Provided text:
BEGIN

There were no significant treatment group differences with respect to the primary memory and nonmemory measures, although participants in the medical group tended to perform better on memory measures. A total of 13 serious adverse events (7 in the medical group and 6 in the surgical group) occurred in 9 participants (4 in the medical group, 5 in the surgical group) during the study.
"Only a small percentage of patients with medically intractable epilepsy are ever referred to an epilepsy center that offers surgery, and they are often referred too late for successful surgery to prevent serious disability. The reasons for this remain obscure. The data presented here reinforce the view that surgery soon after failure of 2 AED trials offers the best chance of preventing a lifetime of disability. The results of this study support the conclusions of the American Academy of Neurology practice parameter, namely that all patients with epilepsy should be referred to an epilepsy center as soon as trials of 2 AEDs fail, and surgery should be performed if patients meet criteria for an AMTR," the researchers conclude.
In an accompanying editorial, Donald L. Schomer, M.D., of the Beth Israel Deaconess Medical Center, Harvard University, Boston, and Roger J. Lewis, M.D., Ph.D., of the Harbor-UCLA Medical Center, Torrance, and David Geffen School of Medicine at University of California, Los Angeles, write that there are several clinically important messages from this study.

END

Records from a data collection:
BEGIN

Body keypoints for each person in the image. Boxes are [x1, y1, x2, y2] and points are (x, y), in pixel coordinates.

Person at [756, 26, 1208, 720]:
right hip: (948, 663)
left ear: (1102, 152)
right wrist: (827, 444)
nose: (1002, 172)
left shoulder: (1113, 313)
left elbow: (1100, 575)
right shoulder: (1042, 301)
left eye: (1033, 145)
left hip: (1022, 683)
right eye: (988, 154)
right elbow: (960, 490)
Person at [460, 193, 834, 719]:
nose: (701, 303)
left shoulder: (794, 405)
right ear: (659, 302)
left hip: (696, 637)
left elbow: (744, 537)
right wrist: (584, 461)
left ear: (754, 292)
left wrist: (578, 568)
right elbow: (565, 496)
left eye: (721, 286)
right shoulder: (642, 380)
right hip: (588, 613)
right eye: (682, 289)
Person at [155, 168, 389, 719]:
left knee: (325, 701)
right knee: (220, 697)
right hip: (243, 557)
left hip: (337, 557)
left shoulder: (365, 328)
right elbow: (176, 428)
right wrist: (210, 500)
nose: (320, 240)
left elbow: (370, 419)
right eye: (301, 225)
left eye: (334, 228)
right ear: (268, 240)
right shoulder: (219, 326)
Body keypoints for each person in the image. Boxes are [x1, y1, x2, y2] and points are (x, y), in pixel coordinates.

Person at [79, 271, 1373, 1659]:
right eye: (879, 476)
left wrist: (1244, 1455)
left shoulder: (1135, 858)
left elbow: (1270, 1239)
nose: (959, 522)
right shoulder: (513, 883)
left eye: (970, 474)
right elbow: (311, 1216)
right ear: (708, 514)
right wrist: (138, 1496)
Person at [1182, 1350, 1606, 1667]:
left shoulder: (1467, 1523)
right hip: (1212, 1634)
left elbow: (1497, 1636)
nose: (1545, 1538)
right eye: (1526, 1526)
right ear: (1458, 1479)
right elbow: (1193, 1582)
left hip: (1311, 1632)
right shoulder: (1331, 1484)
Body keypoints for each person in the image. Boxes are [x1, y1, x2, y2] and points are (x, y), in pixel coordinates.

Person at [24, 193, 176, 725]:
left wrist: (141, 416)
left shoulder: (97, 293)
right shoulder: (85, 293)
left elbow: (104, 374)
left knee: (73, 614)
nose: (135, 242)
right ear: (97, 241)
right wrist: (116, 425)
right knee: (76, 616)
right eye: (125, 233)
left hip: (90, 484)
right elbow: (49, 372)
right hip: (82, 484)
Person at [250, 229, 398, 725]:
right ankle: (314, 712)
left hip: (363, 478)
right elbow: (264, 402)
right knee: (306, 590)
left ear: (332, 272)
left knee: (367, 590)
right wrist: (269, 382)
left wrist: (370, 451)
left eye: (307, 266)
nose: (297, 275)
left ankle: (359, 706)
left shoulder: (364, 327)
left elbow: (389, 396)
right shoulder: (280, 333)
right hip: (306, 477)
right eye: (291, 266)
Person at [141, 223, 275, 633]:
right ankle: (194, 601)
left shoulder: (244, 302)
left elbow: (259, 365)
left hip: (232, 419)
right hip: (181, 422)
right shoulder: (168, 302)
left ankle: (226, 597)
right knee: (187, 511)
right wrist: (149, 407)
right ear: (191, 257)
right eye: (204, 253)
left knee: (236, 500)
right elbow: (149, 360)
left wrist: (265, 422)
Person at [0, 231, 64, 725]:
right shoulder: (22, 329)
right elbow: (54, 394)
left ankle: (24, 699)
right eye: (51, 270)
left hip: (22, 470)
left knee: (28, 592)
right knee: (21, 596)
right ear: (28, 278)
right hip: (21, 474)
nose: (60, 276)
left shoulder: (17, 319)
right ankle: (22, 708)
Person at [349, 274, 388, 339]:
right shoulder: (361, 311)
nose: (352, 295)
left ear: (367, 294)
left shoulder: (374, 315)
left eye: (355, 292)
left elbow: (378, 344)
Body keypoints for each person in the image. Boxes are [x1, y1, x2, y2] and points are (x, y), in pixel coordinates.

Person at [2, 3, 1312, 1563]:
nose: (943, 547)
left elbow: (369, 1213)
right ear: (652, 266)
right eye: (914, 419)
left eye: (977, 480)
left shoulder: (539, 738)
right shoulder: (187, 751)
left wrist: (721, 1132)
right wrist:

END

Required tasks:
(a) Duplicate the passage of the epilepsy surgery text starting at "In an accompanying" and ending at "from this study.".
(b) According to the epilepsy surgery text, how many serious adverse events occurred in the medical group?

Solutions to the exercise:
(a)
In an accompanying editorial, Donald L. Schomer, M.D., of the Beth Israel Deaconess Medical Center, Harvard University, Boston, and Roger J. Lewis, M.D., Ph.D., of the Harbor-UCLA Medical Center, Torrance, and David Geffen School of Medicine at University of California, Los Angeles, write that there are several clinically important messages from this study.

(b) Seven serious adverse events occurred in the medical group.